You begin by using farfalle, the bow-tie pasta. Then you toss it into a pot of water with raw guanciale and onions. Once your noodles and vegetables and face bacon are boiled, you incorporate creme fraiche and grated cheese and place an egg yolk on top. Also, you are French.

These are the humble ingredients of a controversy that recently dominated the front page of the Italian newspaper La Repubblica and trended on social media under the hashtag #CarbonaraGate. It all began when the French website Demotivateur posted a 46-second instructional video for making carbonara in one pot, a technique deemed to be a “horror show.” Barilla, the pasta maker whose farfalle is used in the video, distanced itself from Demotivateur, saying, “Mon Dieu! We are open to all creative interpretations of the mythical carbonara, but this goes too far. ... Désolé!”  La Repubblica’s website declares: “Sacrilegio, la carbonara è un disastro: tutti contro la ricetta francese.” I don’t speak Italian, but that sounds bad.

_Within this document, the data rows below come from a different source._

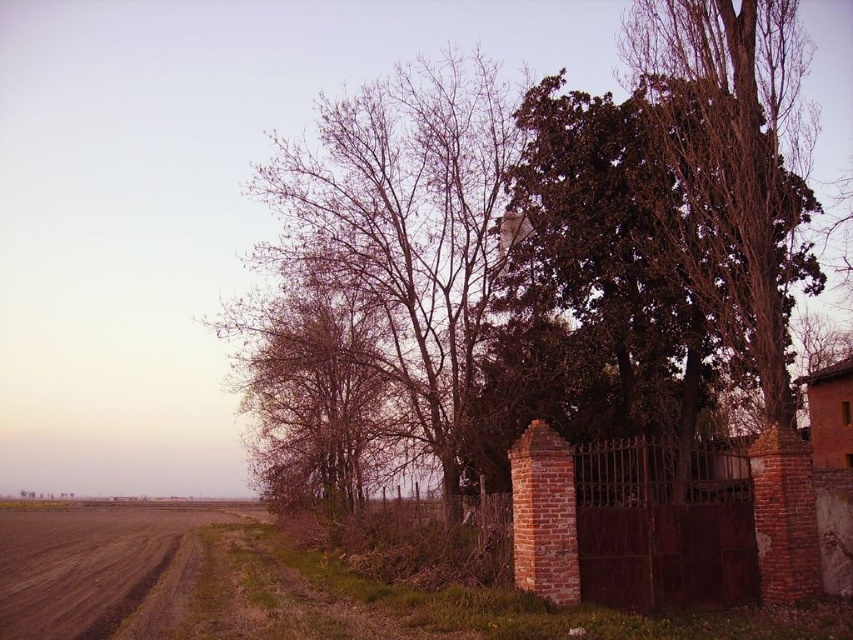
Is bare branches at center taller than brown dirt track at lower left?

Yes.

Identify the location of bare branches at center. The image size is (853, 640). (404, 236).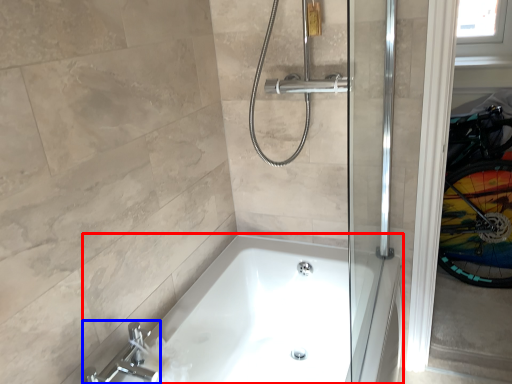
Question: Which point is closer to the camera, bathtub (highlighted by a red box) or tap (highlighted by a blue box)?

Choices:
 (A) bathtub
 (B) tap

Answer: (A)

So how do you make carbonara? Obviously, you don’t boil the bacon. There are usually no onions and the use of cream is considered inauthentic. But everything from the type of pasta (spaghetti? bucatini?) to the type of cheese (pecorino? parmesan?) have been disputed. Mario Batali, for one, crowns his carbonara with a whole egg yolk, instead of stirring a beaten egg vigorously into the noodles to create an eggy sauce. And Martha Stewart approves.